WORK ITEM
Using the data below, return every line that holds the word "none".

SOURCE RECORDS
┌────────

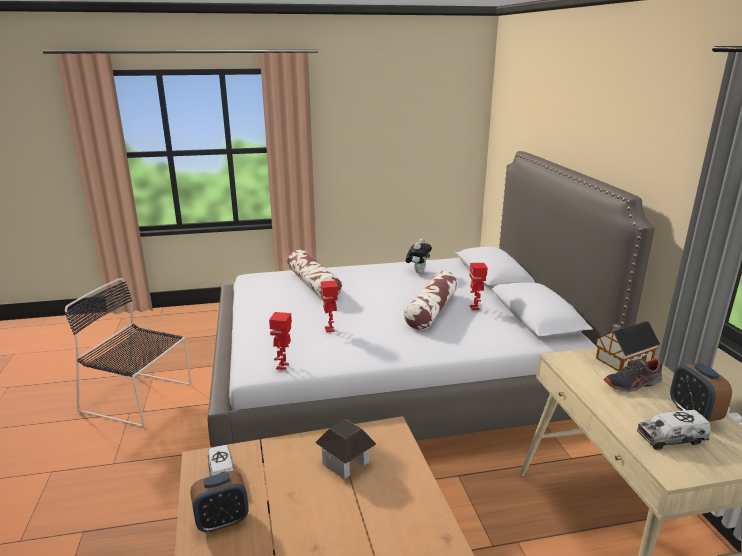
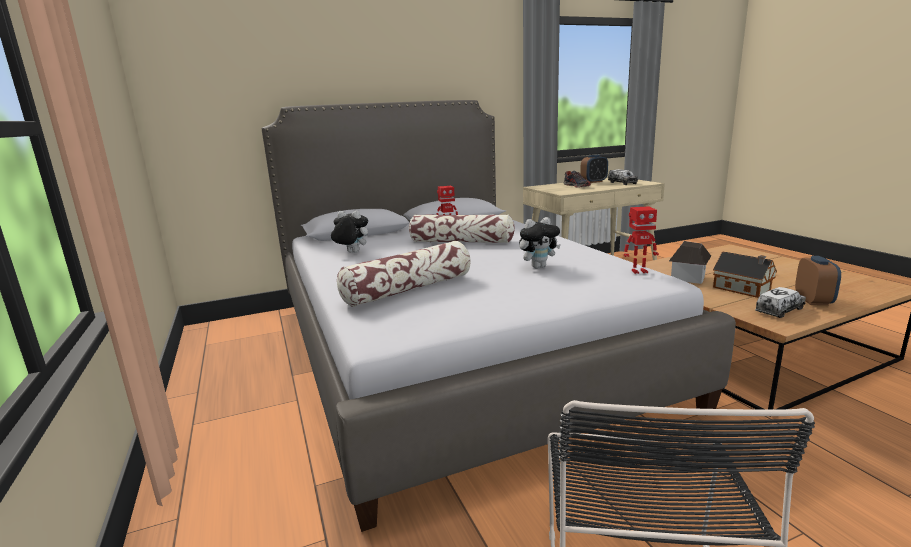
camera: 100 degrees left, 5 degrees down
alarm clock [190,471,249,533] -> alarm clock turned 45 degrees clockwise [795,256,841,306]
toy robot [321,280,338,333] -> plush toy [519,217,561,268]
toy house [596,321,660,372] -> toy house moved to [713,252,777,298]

└────────
┌────────

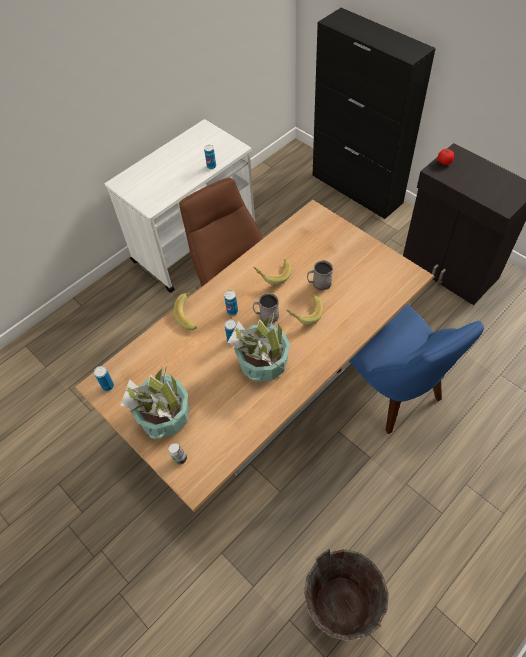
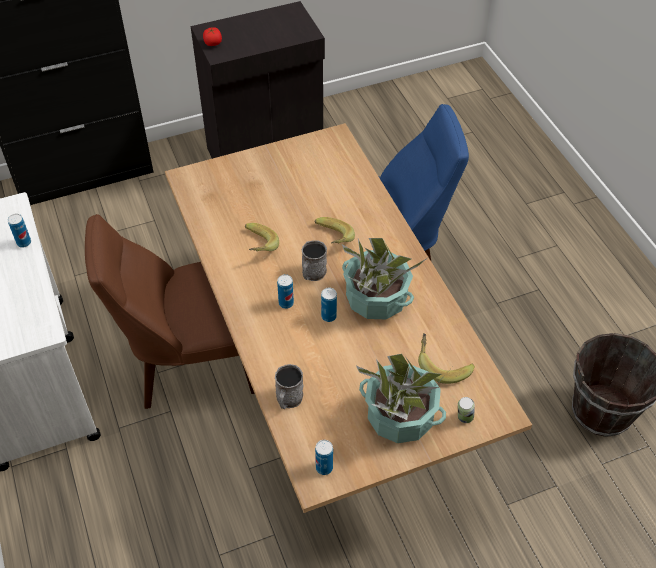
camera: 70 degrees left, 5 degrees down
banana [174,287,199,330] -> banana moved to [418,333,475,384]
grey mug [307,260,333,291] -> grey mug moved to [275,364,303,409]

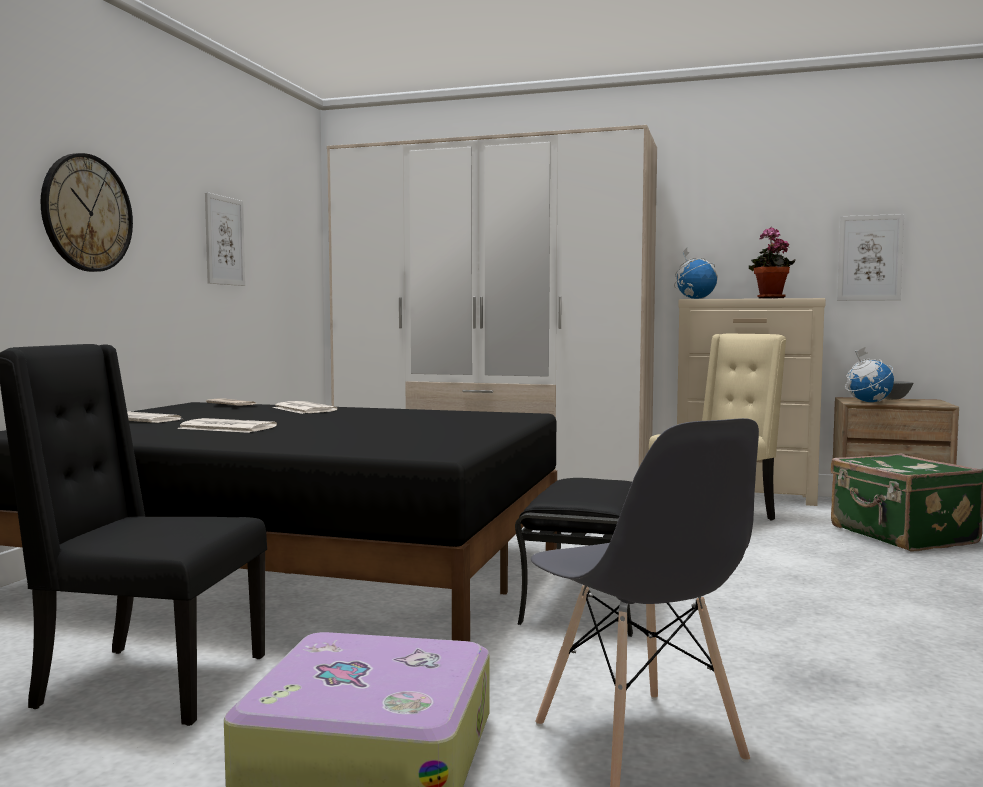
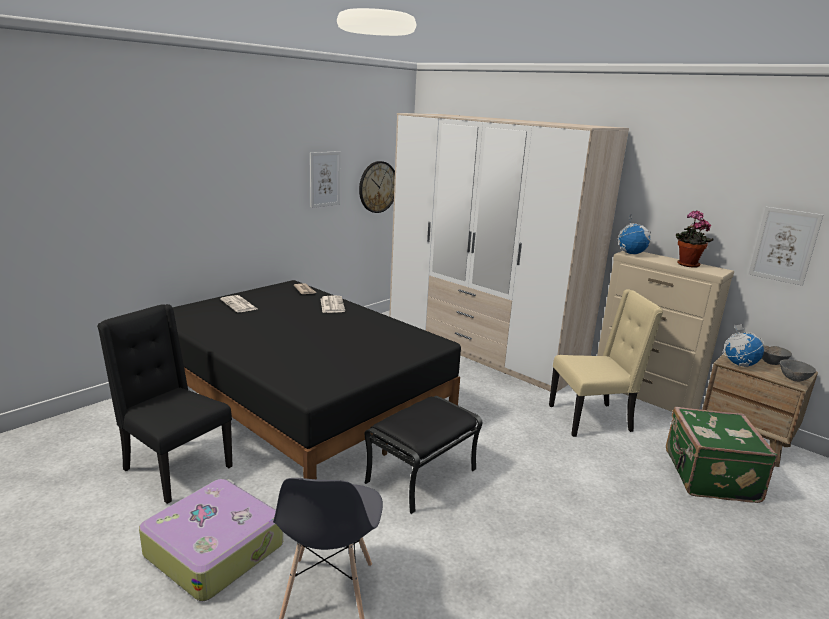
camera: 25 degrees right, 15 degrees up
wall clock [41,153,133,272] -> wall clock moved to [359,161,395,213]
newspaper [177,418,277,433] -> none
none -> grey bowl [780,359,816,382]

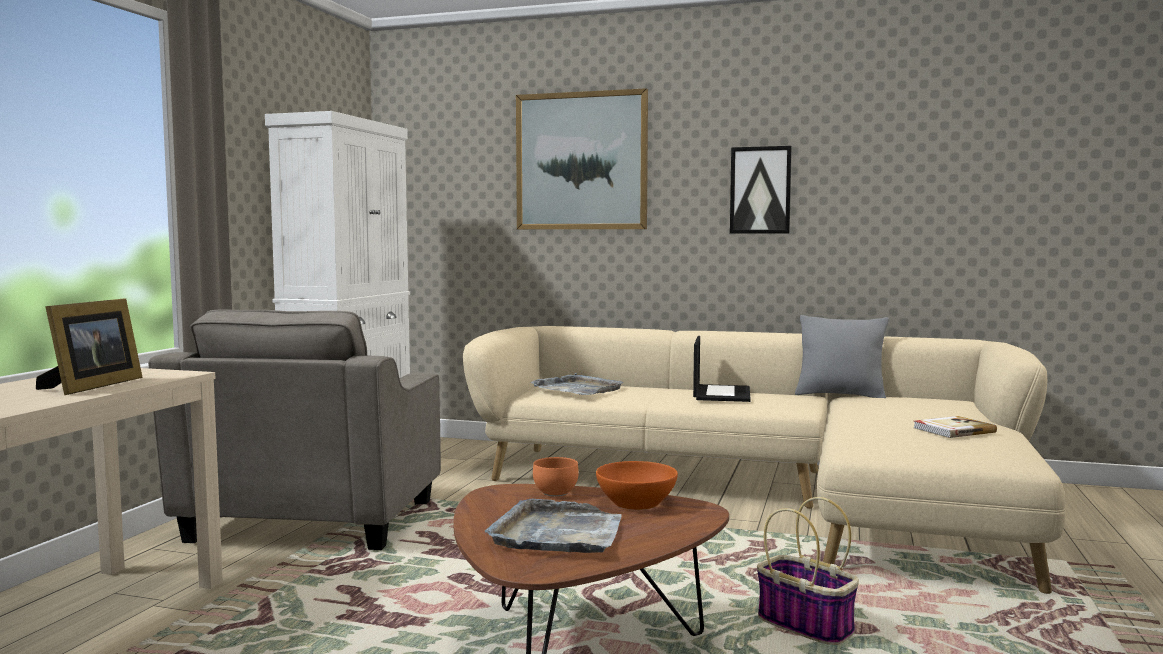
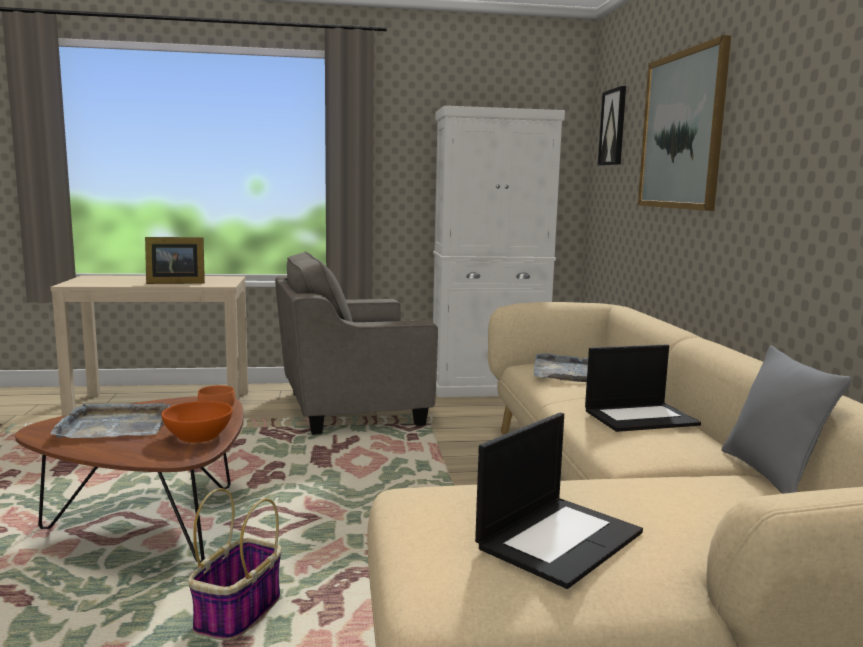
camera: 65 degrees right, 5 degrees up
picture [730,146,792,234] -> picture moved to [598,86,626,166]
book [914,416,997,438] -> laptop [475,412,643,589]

└────────
┌────────

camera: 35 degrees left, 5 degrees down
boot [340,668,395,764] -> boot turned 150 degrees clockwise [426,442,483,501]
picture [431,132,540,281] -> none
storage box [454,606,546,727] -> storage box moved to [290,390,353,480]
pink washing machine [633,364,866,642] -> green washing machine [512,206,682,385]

└────────

REPLY
newspaper [177,418,277,433] -> none
none -> grey bowl [780,359,816,382]
picture [431,132,540,281] -> none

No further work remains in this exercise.